Having this in mind, you should never be tempted to directly edit a configuration file managed by Zentyal in /etc. It’s clearly better to edit the template, because that way it doesn’t matter if the configuration is rewritten, it will always contain your modifications. But this is not a perfect solution, what happens when the Zentyal module that contains the template is updated? Yes, the template is also overwritten. To avoid this, we introduced a hooks mechanism some time ago.

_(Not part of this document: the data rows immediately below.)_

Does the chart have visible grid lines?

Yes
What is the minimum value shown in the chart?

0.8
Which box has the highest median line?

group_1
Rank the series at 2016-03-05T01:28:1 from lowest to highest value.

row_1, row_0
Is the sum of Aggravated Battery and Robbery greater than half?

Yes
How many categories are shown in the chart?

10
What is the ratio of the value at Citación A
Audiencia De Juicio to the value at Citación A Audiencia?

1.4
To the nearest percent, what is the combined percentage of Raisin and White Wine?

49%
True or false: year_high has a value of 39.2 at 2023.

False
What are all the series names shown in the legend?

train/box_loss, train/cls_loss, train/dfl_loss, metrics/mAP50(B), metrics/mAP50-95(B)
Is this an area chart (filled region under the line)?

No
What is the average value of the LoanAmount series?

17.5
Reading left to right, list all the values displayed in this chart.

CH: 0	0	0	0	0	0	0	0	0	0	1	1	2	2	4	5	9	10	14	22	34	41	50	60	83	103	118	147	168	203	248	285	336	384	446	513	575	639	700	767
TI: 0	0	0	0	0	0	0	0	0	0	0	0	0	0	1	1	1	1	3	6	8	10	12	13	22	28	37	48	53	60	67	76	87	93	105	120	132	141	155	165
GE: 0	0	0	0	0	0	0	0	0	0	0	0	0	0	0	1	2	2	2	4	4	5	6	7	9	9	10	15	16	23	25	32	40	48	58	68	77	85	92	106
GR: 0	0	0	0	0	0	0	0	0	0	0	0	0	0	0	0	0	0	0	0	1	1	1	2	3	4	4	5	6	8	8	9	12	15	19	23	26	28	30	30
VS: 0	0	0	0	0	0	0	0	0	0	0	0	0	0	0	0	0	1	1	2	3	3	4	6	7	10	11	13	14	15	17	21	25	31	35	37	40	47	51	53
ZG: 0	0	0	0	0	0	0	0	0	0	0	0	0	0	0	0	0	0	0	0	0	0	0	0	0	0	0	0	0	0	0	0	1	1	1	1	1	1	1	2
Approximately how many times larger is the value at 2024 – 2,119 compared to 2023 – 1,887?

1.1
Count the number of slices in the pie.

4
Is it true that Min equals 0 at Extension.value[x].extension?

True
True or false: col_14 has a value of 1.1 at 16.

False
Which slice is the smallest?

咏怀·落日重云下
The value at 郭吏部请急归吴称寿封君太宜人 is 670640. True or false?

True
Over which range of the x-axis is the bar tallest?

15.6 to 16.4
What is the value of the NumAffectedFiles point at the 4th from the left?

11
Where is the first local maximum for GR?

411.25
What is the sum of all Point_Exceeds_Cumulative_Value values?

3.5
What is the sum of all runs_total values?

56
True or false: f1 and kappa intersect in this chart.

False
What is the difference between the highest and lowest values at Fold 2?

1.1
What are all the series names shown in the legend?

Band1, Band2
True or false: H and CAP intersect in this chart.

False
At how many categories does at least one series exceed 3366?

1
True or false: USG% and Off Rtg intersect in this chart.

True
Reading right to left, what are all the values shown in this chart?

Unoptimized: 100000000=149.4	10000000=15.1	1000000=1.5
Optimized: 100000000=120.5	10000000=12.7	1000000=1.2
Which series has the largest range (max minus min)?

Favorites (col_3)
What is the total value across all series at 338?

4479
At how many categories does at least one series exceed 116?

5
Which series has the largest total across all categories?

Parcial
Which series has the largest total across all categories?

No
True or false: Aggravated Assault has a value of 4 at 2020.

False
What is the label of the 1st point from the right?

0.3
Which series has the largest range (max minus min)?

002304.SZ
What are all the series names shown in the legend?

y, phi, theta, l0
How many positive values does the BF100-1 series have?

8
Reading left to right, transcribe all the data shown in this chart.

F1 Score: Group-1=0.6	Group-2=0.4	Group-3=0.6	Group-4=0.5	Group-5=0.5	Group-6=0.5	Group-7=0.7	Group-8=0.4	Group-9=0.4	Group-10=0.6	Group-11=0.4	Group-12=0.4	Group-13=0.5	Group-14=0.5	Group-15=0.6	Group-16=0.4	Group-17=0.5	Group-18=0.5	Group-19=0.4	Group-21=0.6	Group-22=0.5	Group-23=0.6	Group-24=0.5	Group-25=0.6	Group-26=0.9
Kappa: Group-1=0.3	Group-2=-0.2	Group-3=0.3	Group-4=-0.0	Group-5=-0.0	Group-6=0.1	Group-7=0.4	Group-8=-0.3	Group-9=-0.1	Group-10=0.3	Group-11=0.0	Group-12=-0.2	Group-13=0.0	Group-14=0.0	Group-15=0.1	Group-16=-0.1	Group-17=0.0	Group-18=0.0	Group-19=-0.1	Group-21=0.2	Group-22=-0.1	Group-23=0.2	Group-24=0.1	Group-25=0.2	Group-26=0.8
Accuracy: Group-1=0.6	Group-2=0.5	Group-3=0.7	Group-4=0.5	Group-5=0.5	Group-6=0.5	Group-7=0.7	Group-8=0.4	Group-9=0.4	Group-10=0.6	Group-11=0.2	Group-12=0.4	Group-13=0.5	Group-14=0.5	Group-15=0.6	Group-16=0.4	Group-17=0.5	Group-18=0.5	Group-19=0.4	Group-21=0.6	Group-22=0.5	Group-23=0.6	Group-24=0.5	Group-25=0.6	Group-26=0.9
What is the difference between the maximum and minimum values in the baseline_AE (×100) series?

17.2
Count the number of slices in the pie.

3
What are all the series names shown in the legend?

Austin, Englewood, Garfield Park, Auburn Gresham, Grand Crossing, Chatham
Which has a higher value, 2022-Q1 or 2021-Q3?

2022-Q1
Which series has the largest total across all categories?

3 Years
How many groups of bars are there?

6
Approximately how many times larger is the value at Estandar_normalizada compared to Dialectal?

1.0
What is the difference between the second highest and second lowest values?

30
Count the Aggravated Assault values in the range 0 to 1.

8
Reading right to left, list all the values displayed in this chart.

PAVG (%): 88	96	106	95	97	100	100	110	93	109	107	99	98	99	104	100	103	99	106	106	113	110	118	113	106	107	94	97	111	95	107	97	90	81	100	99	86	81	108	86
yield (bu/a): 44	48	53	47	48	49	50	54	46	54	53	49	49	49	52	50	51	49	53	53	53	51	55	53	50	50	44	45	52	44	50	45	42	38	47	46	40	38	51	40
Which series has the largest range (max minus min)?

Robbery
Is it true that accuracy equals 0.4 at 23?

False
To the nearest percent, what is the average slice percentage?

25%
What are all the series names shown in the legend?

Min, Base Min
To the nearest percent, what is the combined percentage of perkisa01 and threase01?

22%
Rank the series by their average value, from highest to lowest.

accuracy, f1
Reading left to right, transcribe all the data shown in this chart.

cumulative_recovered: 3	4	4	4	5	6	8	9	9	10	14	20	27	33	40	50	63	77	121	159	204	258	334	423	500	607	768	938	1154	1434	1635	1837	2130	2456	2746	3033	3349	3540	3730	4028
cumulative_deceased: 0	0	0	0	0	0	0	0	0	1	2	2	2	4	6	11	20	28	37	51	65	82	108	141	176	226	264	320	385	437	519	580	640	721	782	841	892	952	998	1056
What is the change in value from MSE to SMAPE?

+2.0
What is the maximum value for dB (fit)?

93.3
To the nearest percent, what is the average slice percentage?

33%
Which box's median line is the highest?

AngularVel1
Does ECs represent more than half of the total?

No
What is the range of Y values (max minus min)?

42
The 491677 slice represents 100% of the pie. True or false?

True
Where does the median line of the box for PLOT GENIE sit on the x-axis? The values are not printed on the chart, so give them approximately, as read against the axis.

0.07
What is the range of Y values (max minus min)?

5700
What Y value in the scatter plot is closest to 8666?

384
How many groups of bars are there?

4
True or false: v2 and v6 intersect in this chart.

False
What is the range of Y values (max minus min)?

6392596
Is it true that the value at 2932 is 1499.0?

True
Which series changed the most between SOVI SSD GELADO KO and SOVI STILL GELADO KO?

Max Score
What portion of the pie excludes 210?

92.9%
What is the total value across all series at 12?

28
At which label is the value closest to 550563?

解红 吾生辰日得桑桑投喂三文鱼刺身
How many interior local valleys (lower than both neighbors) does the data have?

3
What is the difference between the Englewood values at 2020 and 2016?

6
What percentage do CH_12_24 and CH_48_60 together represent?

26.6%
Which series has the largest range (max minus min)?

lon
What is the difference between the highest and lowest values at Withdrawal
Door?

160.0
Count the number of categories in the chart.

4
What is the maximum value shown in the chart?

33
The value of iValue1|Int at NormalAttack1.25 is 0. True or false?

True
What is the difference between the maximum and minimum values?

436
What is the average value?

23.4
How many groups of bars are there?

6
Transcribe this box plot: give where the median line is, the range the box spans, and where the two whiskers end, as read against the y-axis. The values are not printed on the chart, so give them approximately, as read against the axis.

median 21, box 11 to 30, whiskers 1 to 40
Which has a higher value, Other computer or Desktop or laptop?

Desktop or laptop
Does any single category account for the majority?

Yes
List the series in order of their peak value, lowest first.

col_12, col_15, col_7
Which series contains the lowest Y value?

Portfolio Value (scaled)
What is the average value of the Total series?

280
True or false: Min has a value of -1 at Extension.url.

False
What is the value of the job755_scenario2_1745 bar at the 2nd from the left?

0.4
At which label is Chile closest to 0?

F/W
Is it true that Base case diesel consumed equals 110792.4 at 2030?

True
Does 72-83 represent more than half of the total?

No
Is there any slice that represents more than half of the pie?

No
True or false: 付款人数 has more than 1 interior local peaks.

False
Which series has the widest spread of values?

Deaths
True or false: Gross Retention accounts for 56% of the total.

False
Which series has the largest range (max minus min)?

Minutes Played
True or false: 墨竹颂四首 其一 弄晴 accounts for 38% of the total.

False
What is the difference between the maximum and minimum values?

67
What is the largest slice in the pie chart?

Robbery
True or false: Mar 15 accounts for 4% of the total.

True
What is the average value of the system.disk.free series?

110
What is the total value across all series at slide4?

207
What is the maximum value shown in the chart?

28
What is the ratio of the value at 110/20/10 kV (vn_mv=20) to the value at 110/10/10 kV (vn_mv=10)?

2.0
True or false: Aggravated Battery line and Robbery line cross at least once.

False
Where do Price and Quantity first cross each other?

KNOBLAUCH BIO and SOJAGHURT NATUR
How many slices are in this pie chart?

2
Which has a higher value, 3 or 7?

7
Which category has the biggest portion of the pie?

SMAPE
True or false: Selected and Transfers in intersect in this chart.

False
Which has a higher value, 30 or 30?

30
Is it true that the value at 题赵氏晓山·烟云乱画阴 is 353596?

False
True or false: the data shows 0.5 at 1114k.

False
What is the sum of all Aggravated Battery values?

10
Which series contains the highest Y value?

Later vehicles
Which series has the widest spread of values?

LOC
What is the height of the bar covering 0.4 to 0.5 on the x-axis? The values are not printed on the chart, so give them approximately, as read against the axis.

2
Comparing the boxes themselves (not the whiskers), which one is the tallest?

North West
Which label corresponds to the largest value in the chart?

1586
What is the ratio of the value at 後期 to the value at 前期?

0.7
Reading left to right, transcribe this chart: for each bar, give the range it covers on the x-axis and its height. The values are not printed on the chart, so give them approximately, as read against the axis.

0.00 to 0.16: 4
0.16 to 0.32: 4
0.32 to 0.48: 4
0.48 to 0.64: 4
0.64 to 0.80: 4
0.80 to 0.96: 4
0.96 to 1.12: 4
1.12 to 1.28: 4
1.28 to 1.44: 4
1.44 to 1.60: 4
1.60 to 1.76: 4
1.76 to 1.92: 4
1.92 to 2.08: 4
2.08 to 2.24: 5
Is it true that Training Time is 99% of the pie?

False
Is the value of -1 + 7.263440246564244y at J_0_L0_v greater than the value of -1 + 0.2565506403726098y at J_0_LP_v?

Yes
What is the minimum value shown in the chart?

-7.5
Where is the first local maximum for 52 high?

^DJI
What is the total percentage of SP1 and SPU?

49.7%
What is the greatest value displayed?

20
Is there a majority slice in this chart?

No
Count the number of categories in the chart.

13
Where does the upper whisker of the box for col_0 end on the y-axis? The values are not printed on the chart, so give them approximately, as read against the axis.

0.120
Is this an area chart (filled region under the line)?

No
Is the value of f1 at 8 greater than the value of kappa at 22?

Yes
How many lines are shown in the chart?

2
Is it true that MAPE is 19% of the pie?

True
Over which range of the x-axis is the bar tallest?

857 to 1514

Under /etc/ebox/hooks you can add scripts (in any language) that will be executed before and after writing the configuration, and also before and after restarting the service daemons. In this directory you can find generic example files for the four types of supported hooks (presetconf, postsetconf, preservice and postservice). And in addition, you find here an already created firewall.postservice hook script that directly allows you to add any custom iptables rule you may want to add.
Let’s see a practical example. Imagine you want to add ad-blocking capabilities to the Zentyal content filter and you’ve found this post in the community forum explaining how to do it. A better way to do the second step without modifying the template file would be to create a /etc/ebox/hooks/squid.postsetconf script with the following line:
echo "url_rewrite_program /usr/bin/adzapper.wrapper" >> /etc/squid/squid.conf
That way, right after the squid.conf file generation is finished, our customized line will be appended to the end of the file.
So, let’s go now with the new possibility. Maybe it’s a bit overkill in this case, but it is really useful if instead of adding a new line you want to make deeper changes in the configuration template. Just execute the following commands:
mkdir -p /etc/ebox/stubs/squid
cp /usr/share/ebox/stubs/squid/squid.conf.mas /etc/ebox/stubs/squid
echo "url_rewrite_program /usr/bin/adzapper.wrapper" \
After that, our custom line will be added forever to our custom template, and this template will be used for generating the configuration instead of the default one. It won’t get overwritten by any software update. Easy, right?
Finally, I don’t want to finish the post without thanking Oliver, the community member who not only gave the idea, but also sent a patch with his modifications in the Zentyal code. This allowed us to add this improvement quickly. I also want to encourage any of you to follow Oliver’s steps and become active contributors. Together we can make a great project!